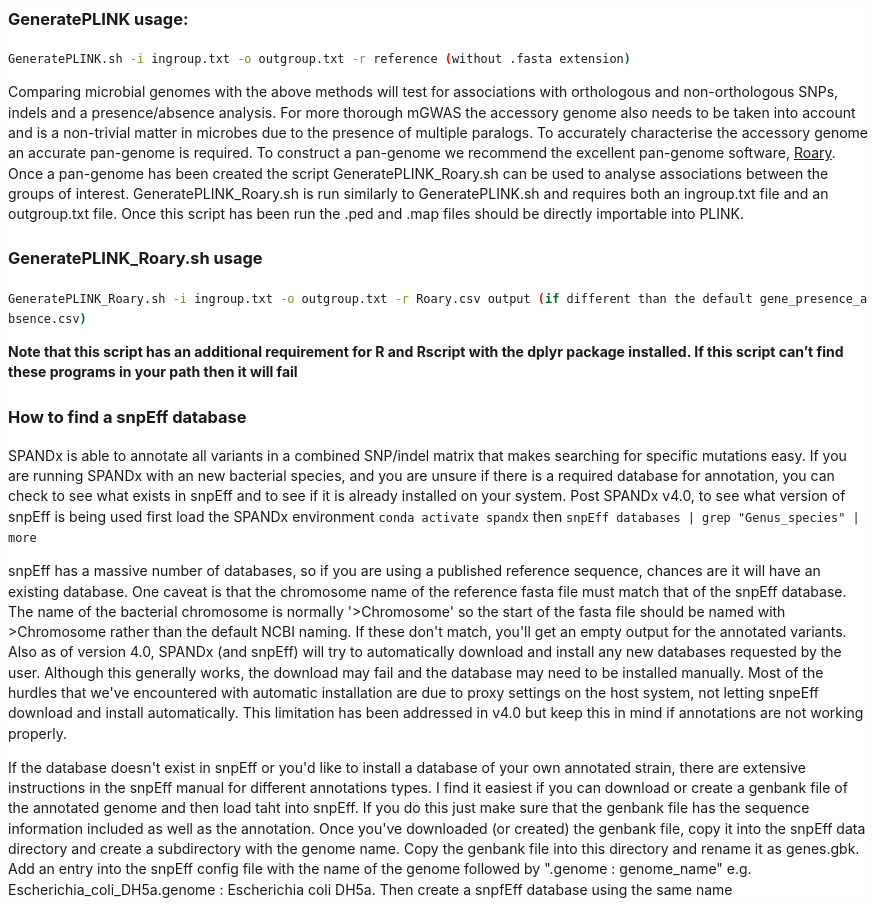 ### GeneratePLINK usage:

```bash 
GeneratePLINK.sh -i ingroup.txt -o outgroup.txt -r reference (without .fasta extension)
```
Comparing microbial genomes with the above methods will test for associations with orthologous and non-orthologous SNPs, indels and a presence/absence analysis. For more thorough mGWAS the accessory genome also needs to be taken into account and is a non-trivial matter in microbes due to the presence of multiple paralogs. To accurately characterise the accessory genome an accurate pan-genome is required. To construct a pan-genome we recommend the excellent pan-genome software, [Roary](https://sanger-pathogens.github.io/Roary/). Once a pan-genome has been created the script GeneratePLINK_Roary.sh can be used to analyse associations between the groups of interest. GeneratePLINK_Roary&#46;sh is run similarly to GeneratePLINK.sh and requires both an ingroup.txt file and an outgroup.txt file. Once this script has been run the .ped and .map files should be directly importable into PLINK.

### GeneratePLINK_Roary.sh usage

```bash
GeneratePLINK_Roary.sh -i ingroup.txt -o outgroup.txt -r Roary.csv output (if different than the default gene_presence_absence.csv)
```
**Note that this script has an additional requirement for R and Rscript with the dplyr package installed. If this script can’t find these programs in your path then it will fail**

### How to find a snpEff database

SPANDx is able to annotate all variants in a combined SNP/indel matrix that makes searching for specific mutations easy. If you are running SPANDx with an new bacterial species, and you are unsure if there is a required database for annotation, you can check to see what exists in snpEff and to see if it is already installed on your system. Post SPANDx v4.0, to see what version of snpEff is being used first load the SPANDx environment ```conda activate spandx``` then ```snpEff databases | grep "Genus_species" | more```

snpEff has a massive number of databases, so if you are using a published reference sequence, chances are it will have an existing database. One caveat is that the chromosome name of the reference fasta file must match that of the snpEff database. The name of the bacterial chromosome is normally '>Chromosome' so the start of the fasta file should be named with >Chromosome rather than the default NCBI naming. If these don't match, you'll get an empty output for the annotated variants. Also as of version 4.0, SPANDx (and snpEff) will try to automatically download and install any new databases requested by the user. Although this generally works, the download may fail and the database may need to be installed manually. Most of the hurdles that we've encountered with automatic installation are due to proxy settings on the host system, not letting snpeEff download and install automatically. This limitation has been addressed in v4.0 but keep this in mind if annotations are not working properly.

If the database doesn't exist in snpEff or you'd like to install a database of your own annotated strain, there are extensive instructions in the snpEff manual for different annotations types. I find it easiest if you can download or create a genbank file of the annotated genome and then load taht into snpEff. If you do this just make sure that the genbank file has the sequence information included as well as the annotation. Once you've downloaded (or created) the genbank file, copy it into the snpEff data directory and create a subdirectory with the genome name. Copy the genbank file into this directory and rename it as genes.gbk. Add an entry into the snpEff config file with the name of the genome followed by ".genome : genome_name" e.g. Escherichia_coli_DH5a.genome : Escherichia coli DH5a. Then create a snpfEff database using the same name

═══

**WHAT YOU ARE ASKED TO DO**
Look back at the entries above and repeat, unchanged, every line from the line holding "### GeneratePLINK_Roary.sh usage" through the line holding "SPANDx is able".

**EXERCISE RESULT**
### GeneratePLINK_Roary.sh usage

```bash
GeneratePLINK_Roary.sh -i ingroup.txt -o outgroup.txt -r Roary.csv output (if different than the default gene_presence_absence.csv)
```
**Note that this script has an additional requirement for R and Rscript with the dplyr package installed. If this script can’t find these programs in your path then it will fail**

### How to find a snpEff database

SPANDx is able to annotate all variants in a combined SNP/indel matrix that makes searching for specific mutations easy. If you are running SPANDx with an new bacterial species, and you are unsure if there is a required database for annotation, you can check to see what exists in snpEff and to see if it is already installed on your system. Post SPANDx v4.0, to see what version of snpEff is being used first load the SPANDx environment ```conda activate spandx``` then ```snpEff databases | grep "Genus_species" | more```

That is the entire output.